Martine Roland, Barnabé, c’est moi!, roman, éd. academia,176 pages, 18 €

Sous la forme d’une fiction romanesque, l’auteure aborde une foule de sujets de société, de l’enfance maltraitée et abusée à l’alcoolisme et au chômage, de la maladie et de la mort, (subie ou donnée pour abréger les souffrances) à l’amour (maternel, fraternel, amical, animal…), de la religion à la bigoterie, de l’éducation des enfants à la cruauté, délibérée ou inconsciente, de la résilience, possible ou non, du deuil à l’obsession confinant à une forme de folie niant l’évidence… Et la liste n’est pas close.

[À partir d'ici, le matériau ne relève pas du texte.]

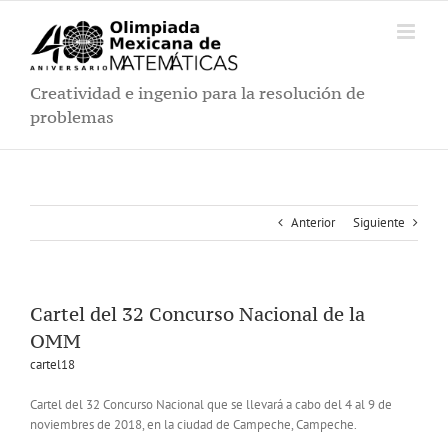
Saltar
al
contenido
Creatividad e ingenio para la resolución de
problemas
Anterior
Siguiente
Cartel del 32 Concurso Nacional de la
OMM
cartel18
Cartel del 32 Concurso Nacional que se llevará a cabo del 4 al 9 de
noviembres de 2018, en la ciudad de Campeche, Campeche.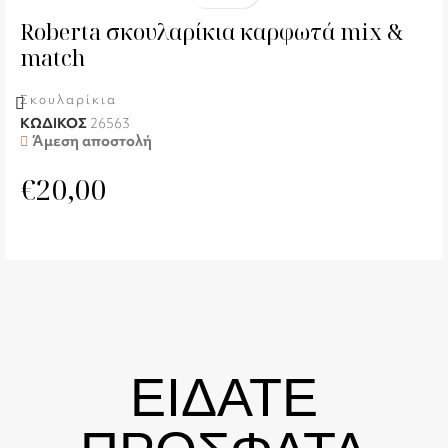
Roberta σκουλαρίκια καρφωτά mix &
match
Σκουλαρίκια
ΚΩΔΙΚΟΣ
26563
Άμεση αποστολή
€
20,00
ΕΙΔΑΤΕ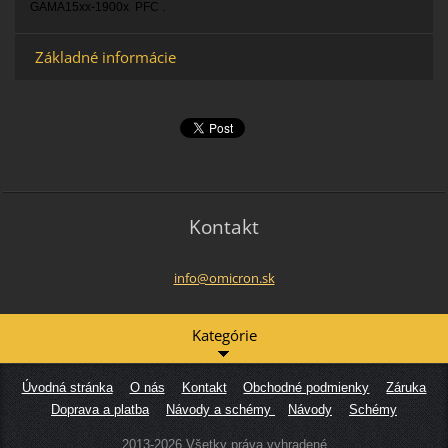
GAMA15xx-1900x PFC .
Základné informácie
Kontakt
info@omi
cron.sk
Kategórie
Úvodná stránka
O nás
Kontakt
Obchodné podmienky
Záruka
Doprava a platba
Návody a schémy
Návody
Schémy
2013-2026 Všetky práva vyhradené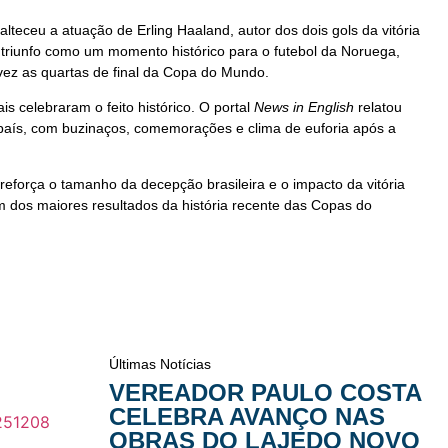
lteceu a atuação de Erling Haaland, autor dos dois gols da vitória
 triunfo como um momento histórico para o futebol da Noruega,
vez as quartas de final da Copa do Mundo.
is celebraram o feito histórico. O portal
News in English
relatou
 país, com buzinaços, comemorações e clima de euforia após a
reforça o tamanho da decepção brasileira e o impacto da vitória
 dos maiores resultados da história recente das Copas do
Últimas Notícias
VEREADOR PAULO COSTA
CELEBRA AVANÇO NAS
OBRAS DO LAJEDO NOVO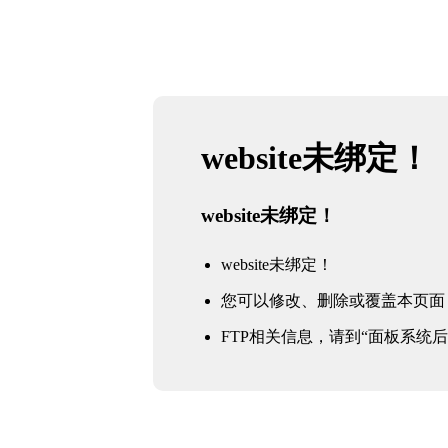
website未绑定！
website未绑定！
website未绑定！
您可以修改、删除或覆盖本页面
FTP相关信息，请到“面板系统后台 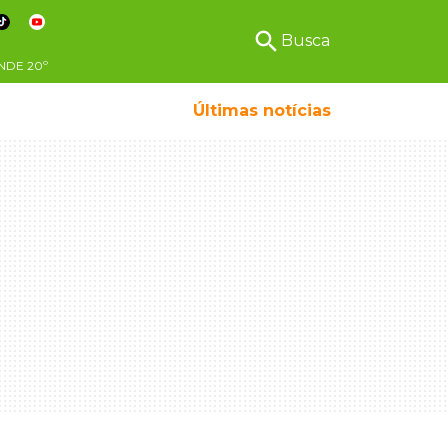
search
Busca
NDE
20º
Últimas notícias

Le narrateur, Barnabé X, huit ans, arrive dans sa troisième famille d’accueil, après avoir vu et fait le pire chez ses pochtrons de parents biologiques. Il est séparé de sa petite sœur Myriam, placée ailleurs, et fait connaissance avec Adèle et Albert Brichot, ses parents de remplacement, qui ont perdu un fils de cet âge il y a dix ans, ce dont Adèle ne se remet pas. Barnabé a la sensation très nette qu’il n’est là que pour remplacer ce fils perdu, et participe à la vénération de la mère, qui se rend chaque jour au cimetière. Il fait de son mieux pour s’intégrer, mais veut conserver son identité. Car il n’a pas pour rôle de reprendre la vie de Rémy là où il l’a quittée. À ce propos, j’aurais préféré le titre Moi, c’est Barnabé ! Toute l’histoire tourne autour de l’évolution de ses relations avec Adèle, Albert gardant une amicale neutralité face à l’attitude de sa femme, gentil mais faible. Au cours des années, Barnabé découvrira les dessous de sa famille d’accueil et devra la quitter suite à une farce macabre, mais ce sera pour connaître enfin des jours meilleurs. Bien meilleurs qu’il n’avait osé l’espérer. Une histoire assez sombre au total, avec une happy end, mais assortie d’une autre fin, beaucoup plus trash, celle-là, et qui me laisse sceptique. Ne dévoilons rien, gardons le suspense.

Traiter autant de sujets délicats dans l’espace réduit d’un roman fait qu’ils se heurtent un peu, quoique habilement imbriqués les uns dans les autres, et qu’ils ne sont pas approfondis et nuancés comme ils auraient pu l’être. Ce roman, agréable à lire, peut donner l’impression d’un roman écrit pour la jeunesse, mettant en scène tout un éventail de situations et de faits de société, pour faire réfléchir et guider le lecteur, montrant à la fois les conséquences des actes posés délibérément, surtout à l’égard d’enfants, et les accidents de vie qui peuvent orienter un destin indépendamment de nous.